Two Secret Service agents have been cut from President Obama’s security detail after allegations of misconduct, the latest blow for an organization still trying to repair its reputation a year and a half after being rocked by a prostitution scandal.
According to the latest allegations, a Secret Service agent tried to force his way into a woman’s room at Washington’s swanky Hay-Adams hotel. The Washington Post reports that Ignacio Zamora Jr., a senior supervisor in charge of two dozen agents on the president’s security detail, tried to reenter the woman’s room after accidentally leaving behind a bullet from his service weapon.
When investigators followed up on the incident, they allegedly discovered that Zamora and another supervisor, Timothy Barraclough, had sent sexually-suggestive emails to a female subordinate. According to the Post, both Zamora and Barraclough have been removed from the president’s detail.

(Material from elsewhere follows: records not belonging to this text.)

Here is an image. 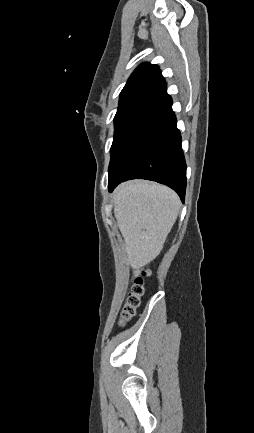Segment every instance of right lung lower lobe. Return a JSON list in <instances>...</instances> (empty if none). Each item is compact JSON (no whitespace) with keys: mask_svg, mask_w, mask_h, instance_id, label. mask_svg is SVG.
<instances>
[{"mask_svg":"<svg viewBox=\"0 0 254 433\" xmlns=\"http://www.w3.org/2000/svg\"><path fill=\"white\" fill-rule=\"evenodd\" d=\"M166 88L143 104L126 123L111 154L108 188L141 178L172 188L184 202L186 163Z\"/></svg>","mask_w":254,"mask_h":433,"instance_id":"obj_1","label":"right lung lower lobe"}]
</instances>
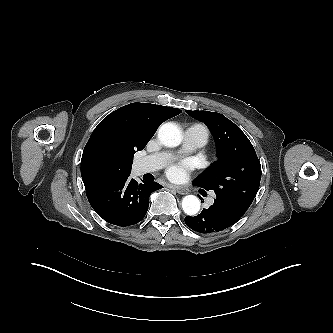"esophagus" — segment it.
<instances>
[{
    "instance_id": "obj_1",
    "label": "esophagus",
    "mask_w": 333,
    "mask_h": 333,
    "mask_svg": "<svg viewBox=\"0 0 333 333\" xmlns=\"http://www.w3.org/2000/svg\"><path fill=\"white\" fill-rule=\"evenodd\" d=\"M170 189L175 190L177 193L185 195L187 194V191L181 187L175 186V185H169L168 186Z\"/></svg>"
}]
</instances>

The incident comes as an inspector general’s report on the agency’s culture is expected to be released within weeks. Following the prostitution scandal, the service named Julia Pierson as its first female director. Attorneys for Zamora and Barraclough declined to comment to the Post, but Secret Service spokesman Ed Donovan said in a statement, “We have always maintained that the Secret Service has a professional and dedicated workforce. Periodically we have isolated incidents of misconduct, just like every organization does.”